> _Task instructions_
Copy the complete listing word for word, but do not carry over any images.
[Records for the task — start]
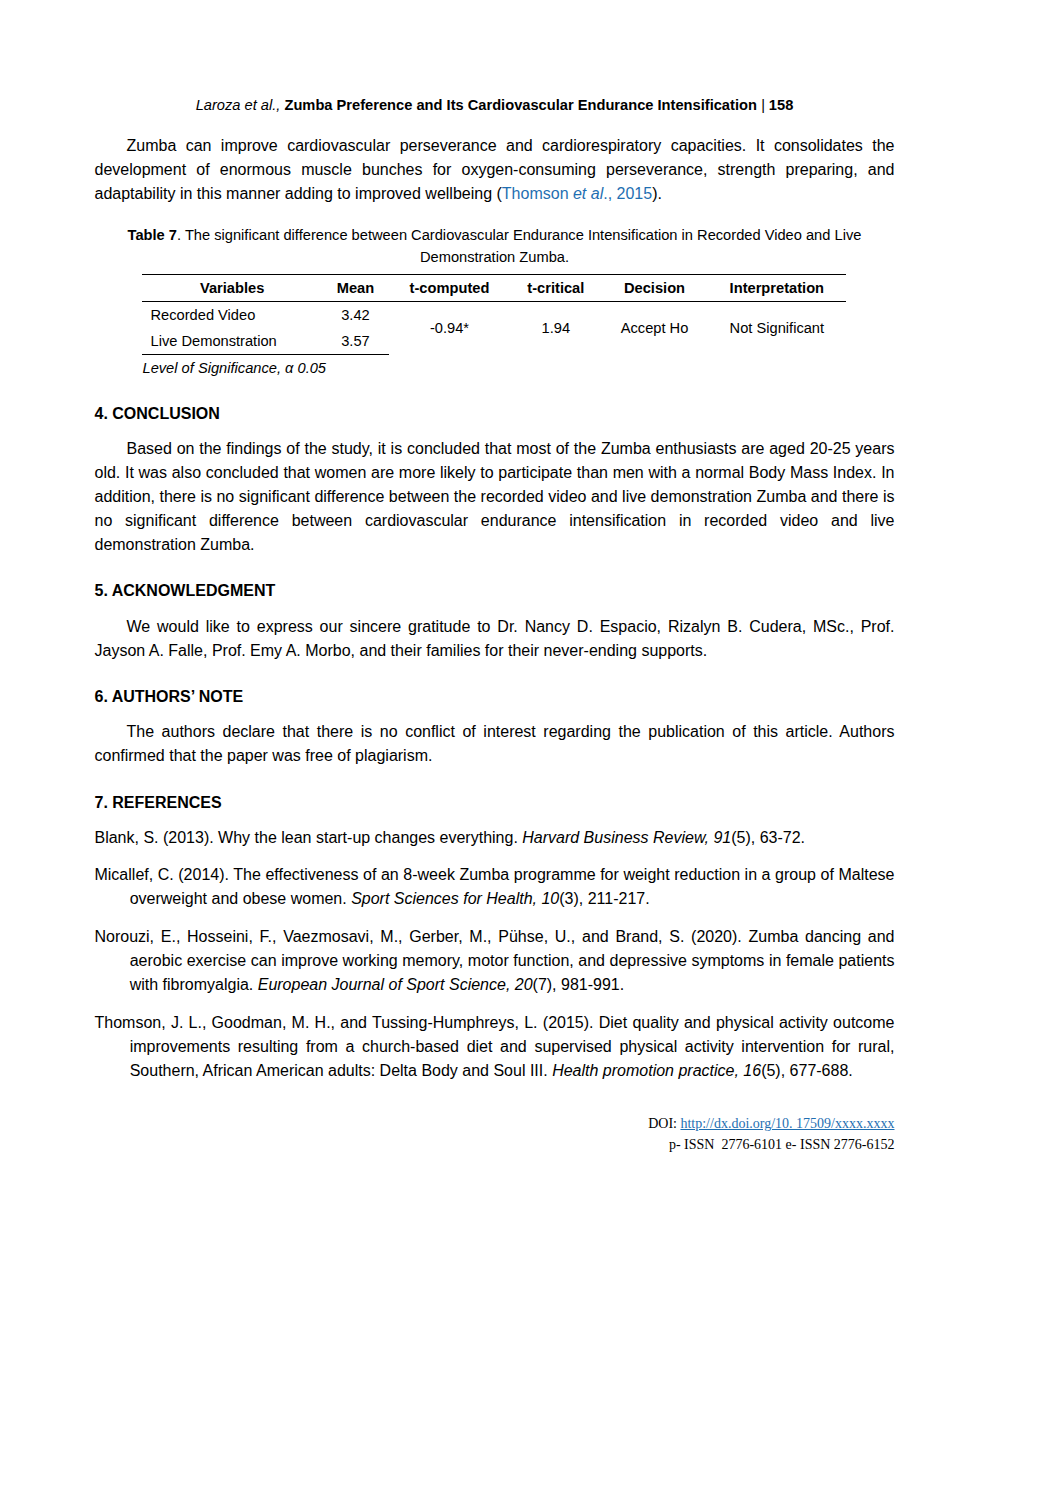Laroza et al., Zumba Preference and Its Cardiovascular Endurance Intensification | 158
Zumba can improve cardiovascular perseverance and cardiorespiratory capacities. It consolidates the development of enormous muscle bunches for oxygen-consuming perseverance, strength preparing, and adaptability in this manner adding to improved wellbeing (Thomson et al., 2015).
Table 7. The significant difference between Cardiovascular Endurance Intensification in Recorded Video and Live Demonstration Zumba.
| Variables | Mean | t-computed | t-critical | Decision | Interpretation |
| --- | --- | --- | --- | --- | --- |
| Recorded Video | 3.42 | -0.94* | 1.94 | Accept Ho | Not Significant |
| Live Demonstration | 3.57 |
Level of Significance, α 0.05
4. Conclusion
Based on the findings of the study, it is concluded that most of the Zumba enthusiasts are aged 20-25 years old. It was also concluded that women are more likely to participate than men with a normal Body Mass Index. In addition, there is no significant difference between the recorded video and live demonstration Zumba and there is no significant difference between cardiovascular endurance intensification in recorded video and live demonstration Zumba.
5. Acknowledgment
We would like to express our sincere gratitude to Dr. Nancy D. Espacio, Rizalyn B. Cudera, MSc., Prof. Jayson A. Falle, Prof. Emy A. Morbo, and their families for their never-ending supports.
6. Authors’ Note
The authors declare that there is no conflict of interest regarding the publication of this article. Authors confirmed that the paper was free of plagiarism.
7. References
Blank, S. (2013). Why the lean start-up changes everything. Harvard Business Review, 91(5), 63-72.
Micallef, C. (2014). The effectiveness of an 8-week Zumba programme for weight reduction in a group of Maltese overweight and obese women. Sport Sciences for Health, 10(3), 211-217.
Norouzi, E., Hosseini, F., Vaezmosavi, M., Gerber, M., Pühse, U., and Brand, S. (2020). Zumba dancing and aerobic exercise can improve working memory, motor function, and depressive symptoms in female patients with fibromyalgia. European Journal of Sport Science, 20(7), 981-991.
Thomson, J. L., Goodman, M. H., and Tussing-Humphreys, L. (2015). Diet quality and physical activity outcome improvements resulting from a church-based diet and supervised physical activity intervention for rural, Southern, African American adults: Delta Body and Soul III. Health promotion practice, 16(5), 677-688.
DOI: http://dx.doi.org/10. 17509/xxxx.xxxx p- ISSN 2776-6101 e- ISSN 2776-6152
[Records for the task — finish]
> _Response_
Laroza et al., Zumba Preference and Its Cardiovascular Endurance Intensification | 158
Zumba can improve cardiovascular perseverance and cardiorespiratory capacities. It consolidates the development of enormous muscle bunches for oxygen-consuming perseverance, strength preparing, and adaptability in this manner adding to improved wellbeing (Thomson et al., 2015).
Table 7. The significant difference between Cardiovascular Endurance Intensification in Recorded Video and Live Demonstration Zumba.
| Variables | Mean | t-computed | t-critical | Decision | Interpretation |
| --- | --- | --- | --- | --- | --- |
| Recorded Video | 3.42 | -0.94* | 1.94 | Accept Ho | Not Significant |
| Live Demonstration | 3.57 |
Level of Significance, α 0.05
4. Conclusion
Based on the findings of the study, it is concluded that most of the Zumba enthusiasts are aged 20-25 years old. It was also concluded that women are more likely to participate than men with a normal Body Mass Index. In addition, there is no significant difference between the recorded video and live demonstration Zumba and there is no significant difference between cardiovascular endurance intensification in recorded video and live demonstration Zumba.
5. Acknowledgment
We would like to express our sincere gratitude to Dr. Nancy D. Espacio, Rizalyn B. Cudera, MSc., Prof. Jayson A. Falle, Prof. Emy A. Morbo, and their families for their never-ending supports.
6. Authors’ Note
The authors declare that there is no conflict of interest regarding the publication of this article. Authors confirmed that the paper was free of plagiarism.
7. References
Blank, S. (2013). Why the lean start-up changes everything. Harvard Business Review, 91(5), 63-72.
Micallef, C. (2014). The effectiveness of an 8-week Zumba programme for weight reduction in a group of Maltese overweight and obese women. Sport Sciences for Health, 10(3), 211-217.
Norouzi, E., Hosseini, F., Vaezmosavi, M., Gerber, M., Pühse, U., and Brand, S. (2020). Zumba dancing and aerobic exercise can improve working memory, motor function, and depressive symptoms in female patients with fibromyalgia. European Journal of Sport Science, 20(7), 981-991.
Thomson, J. L., Goodman, M. H., and Tussing-Humphreys, L. (2015). Diet quality and physical activity outcome improvements resulting from a church-based diet and supervised physical activity intervention for rural, Southern, African American adults: Delta Body and Soul III. Health promotion practice, 16(5), 677-688.
DOI: http://dx.doi.org/10. 17509/xxxx.xxxx p- ISSN 2776-6101 e- ISSN 2776-6152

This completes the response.